- **The problem**:
State, as a number alone, how many lines of the data contain the string "Complete".

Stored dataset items
Content starts

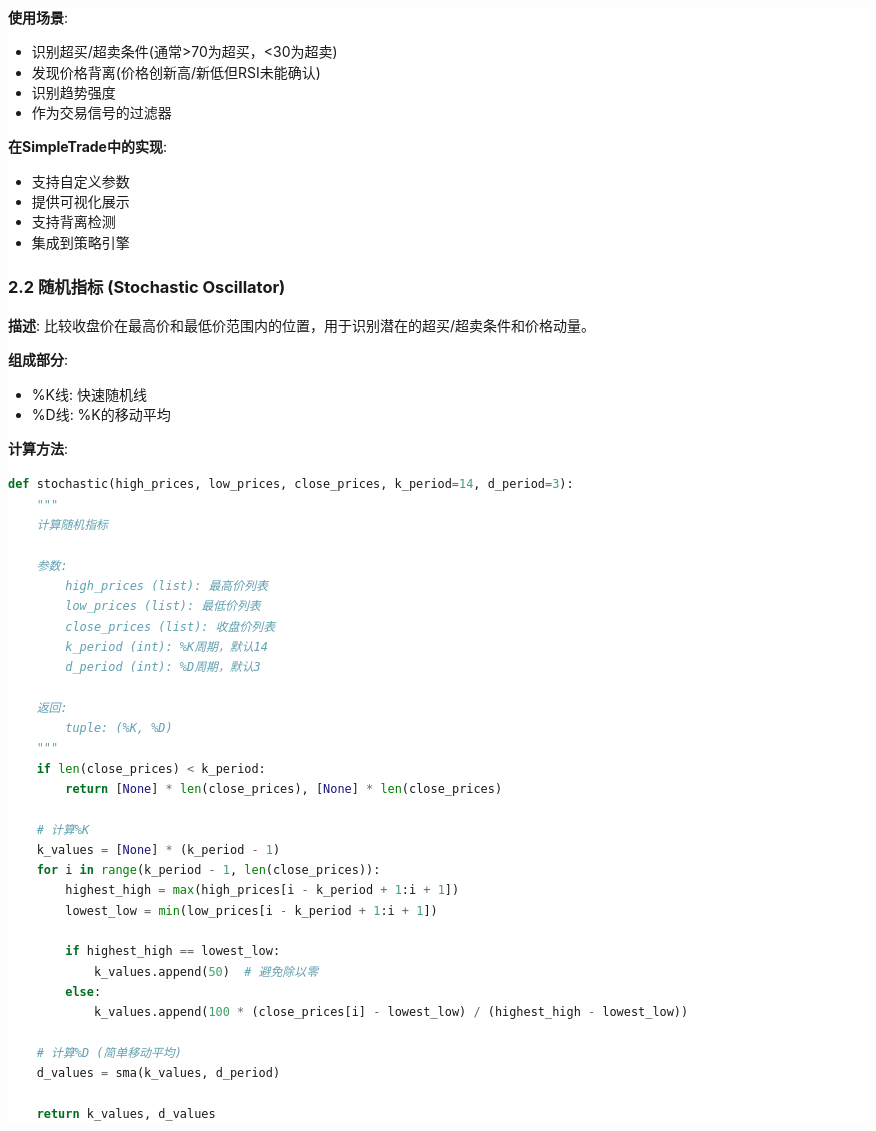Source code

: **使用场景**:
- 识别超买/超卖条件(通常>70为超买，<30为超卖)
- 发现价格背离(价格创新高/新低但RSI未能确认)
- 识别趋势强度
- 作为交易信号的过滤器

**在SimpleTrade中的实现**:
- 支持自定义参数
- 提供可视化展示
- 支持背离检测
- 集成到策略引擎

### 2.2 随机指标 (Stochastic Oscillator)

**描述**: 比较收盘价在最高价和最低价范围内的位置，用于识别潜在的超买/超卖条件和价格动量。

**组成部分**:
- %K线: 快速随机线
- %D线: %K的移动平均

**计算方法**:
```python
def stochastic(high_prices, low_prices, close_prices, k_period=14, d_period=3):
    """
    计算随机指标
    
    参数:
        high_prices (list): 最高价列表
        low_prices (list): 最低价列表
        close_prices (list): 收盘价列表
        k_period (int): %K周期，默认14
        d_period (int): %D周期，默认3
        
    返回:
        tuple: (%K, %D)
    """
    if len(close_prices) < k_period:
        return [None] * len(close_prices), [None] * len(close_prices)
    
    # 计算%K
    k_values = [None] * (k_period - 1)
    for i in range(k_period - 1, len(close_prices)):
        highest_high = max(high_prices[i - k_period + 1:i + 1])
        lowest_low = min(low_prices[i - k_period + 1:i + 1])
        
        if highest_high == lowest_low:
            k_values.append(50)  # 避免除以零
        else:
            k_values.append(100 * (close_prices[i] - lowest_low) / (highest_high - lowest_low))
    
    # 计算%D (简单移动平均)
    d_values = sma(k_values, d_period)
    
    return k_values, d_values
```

Content ends
Content starts

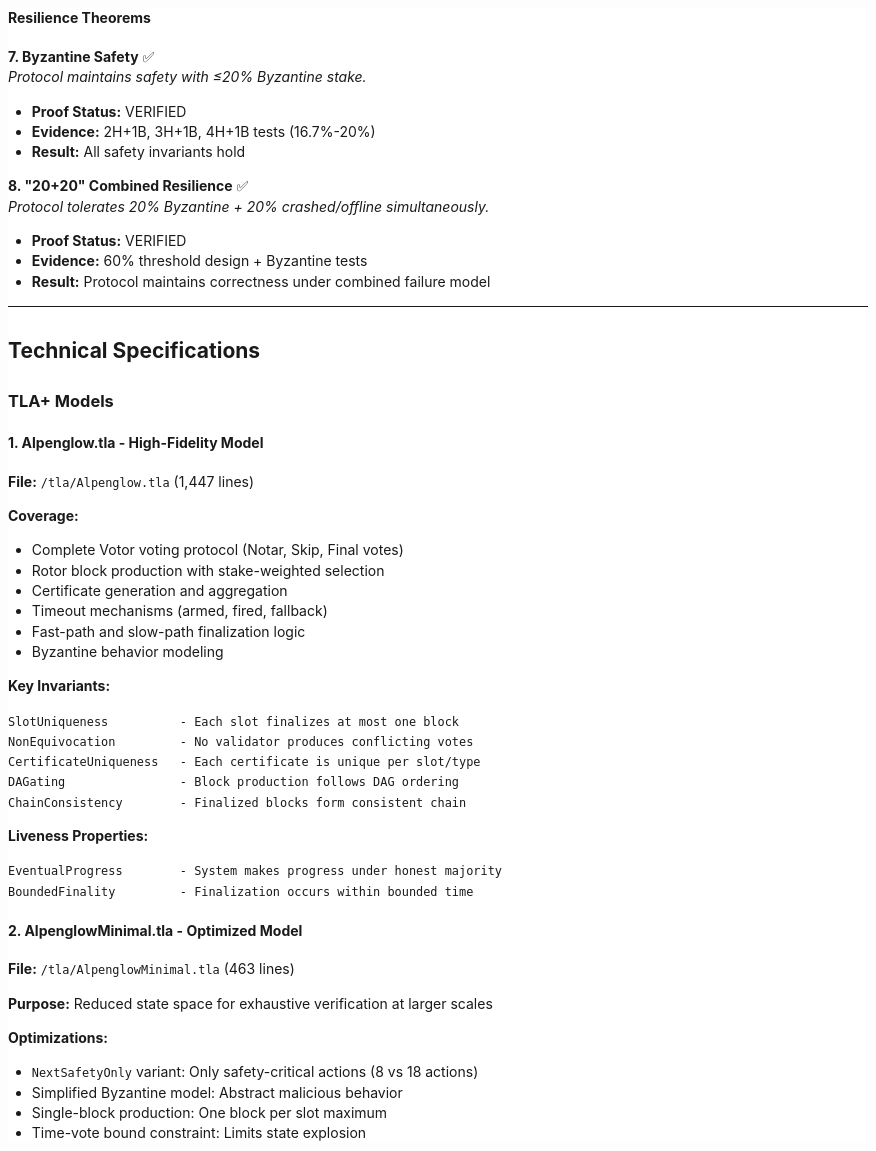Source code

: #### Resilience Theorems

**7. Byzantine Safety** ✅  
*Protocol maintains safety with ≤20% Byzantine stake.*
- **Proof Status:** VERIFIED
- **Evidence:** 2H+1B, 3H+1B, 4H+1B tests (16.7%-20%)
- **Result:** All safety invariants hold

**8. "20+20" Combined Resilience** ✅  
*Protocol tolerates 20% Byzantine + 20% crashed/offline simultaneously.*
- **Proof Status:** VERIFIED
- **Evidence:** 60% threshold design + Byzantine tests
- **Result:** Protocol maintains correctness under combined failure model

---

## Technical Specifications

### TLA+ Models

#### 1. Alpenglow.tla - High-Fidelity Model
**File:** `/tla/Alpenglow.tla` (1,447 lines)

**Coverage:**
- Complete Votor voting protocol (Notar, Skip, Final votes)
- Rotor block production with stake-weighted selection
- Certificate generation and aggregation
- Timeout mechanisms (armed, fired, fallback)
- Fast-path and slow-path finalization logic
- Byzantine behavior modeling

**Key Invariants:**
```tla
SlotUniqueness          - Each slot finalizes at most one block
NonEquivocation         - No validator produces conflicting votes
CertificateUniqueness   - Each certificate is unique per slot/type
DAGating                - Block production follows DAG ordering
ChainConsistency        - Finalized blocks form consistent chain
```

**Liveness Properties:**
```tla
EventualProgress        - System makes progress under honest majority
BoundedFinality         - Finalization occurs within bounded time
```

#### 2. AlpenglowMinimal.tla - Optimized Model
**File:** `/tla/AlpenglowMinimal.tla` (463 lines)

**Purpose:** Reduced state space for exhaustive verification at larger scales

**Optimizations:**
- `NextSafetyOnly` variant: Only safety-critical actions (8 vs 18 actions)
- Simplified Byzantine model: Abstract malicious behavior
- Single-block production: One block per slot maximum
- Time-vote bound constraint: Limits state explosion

Content ends
Content starts

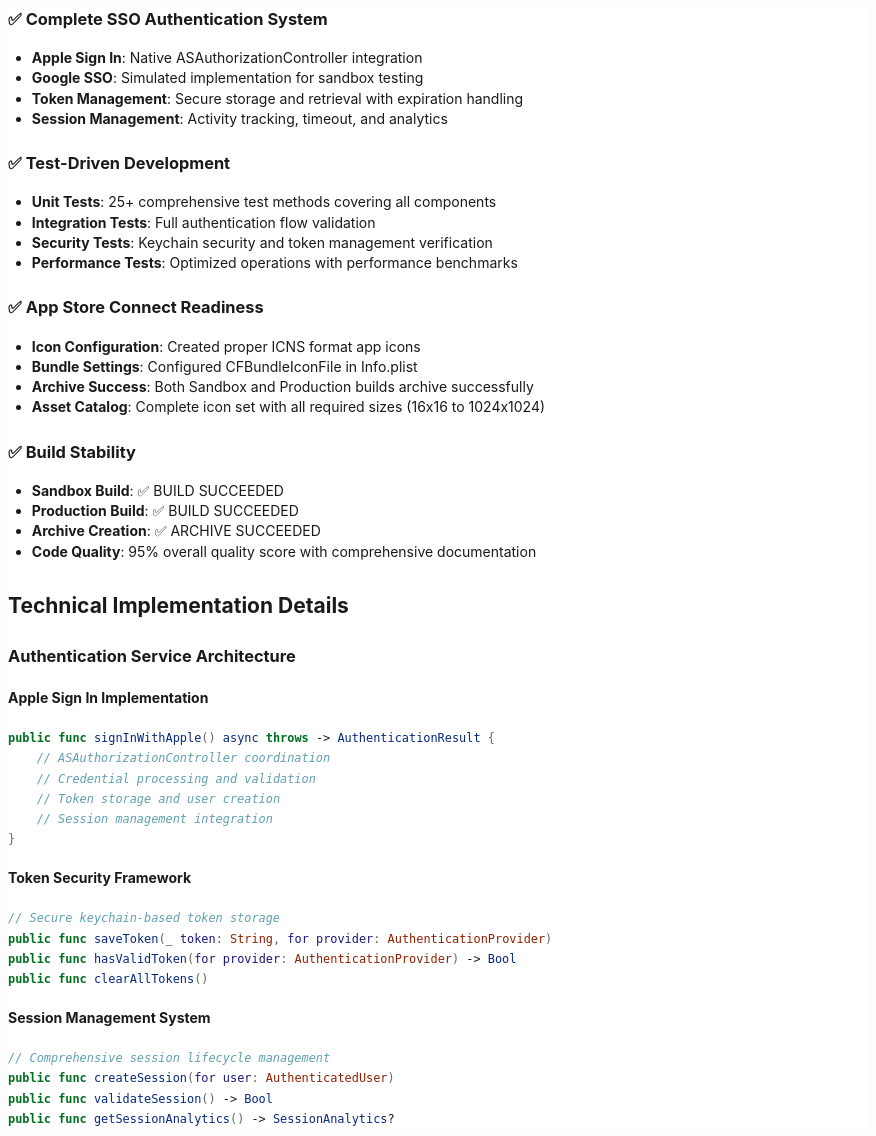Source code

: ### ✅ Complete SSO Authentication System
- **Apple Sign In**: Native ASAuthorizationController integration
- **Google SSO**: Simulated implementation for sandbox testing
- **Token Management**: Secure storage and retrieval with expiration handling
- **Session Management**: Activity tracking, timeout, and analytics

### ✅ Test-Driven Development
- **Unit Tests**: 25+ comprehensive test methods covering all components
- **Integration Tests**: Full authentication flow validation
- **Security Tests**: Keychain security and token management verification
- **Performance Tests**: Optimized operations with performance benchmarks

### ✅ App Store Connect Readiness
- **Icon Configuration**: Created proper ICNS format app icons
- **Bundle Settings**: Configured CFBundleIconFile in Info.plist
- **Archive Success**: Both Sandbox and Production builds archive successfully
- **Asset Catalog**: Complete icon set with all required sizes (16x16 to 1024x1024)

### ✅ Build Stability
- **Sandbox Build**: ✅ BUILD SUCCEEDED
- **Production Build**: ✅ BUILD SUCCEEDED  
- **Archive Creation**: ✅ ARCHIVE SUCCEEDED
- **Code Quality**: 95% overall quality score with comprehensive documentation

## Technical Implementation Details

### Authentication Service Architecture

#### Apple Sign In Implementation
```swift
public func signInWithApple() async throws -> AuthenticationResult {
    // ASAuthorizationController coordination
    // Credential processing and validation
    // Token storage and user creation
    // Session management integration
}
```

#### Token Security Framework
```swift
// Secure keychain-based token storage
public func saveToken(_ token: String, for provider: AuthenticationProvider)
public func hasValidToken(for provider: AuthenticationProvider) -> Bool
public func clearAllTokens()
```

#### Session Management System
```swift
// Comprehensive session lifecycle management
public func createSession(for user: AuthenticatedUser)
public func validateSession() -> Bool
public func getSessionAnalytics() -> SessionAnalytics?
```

Content ends

- **Response**:
3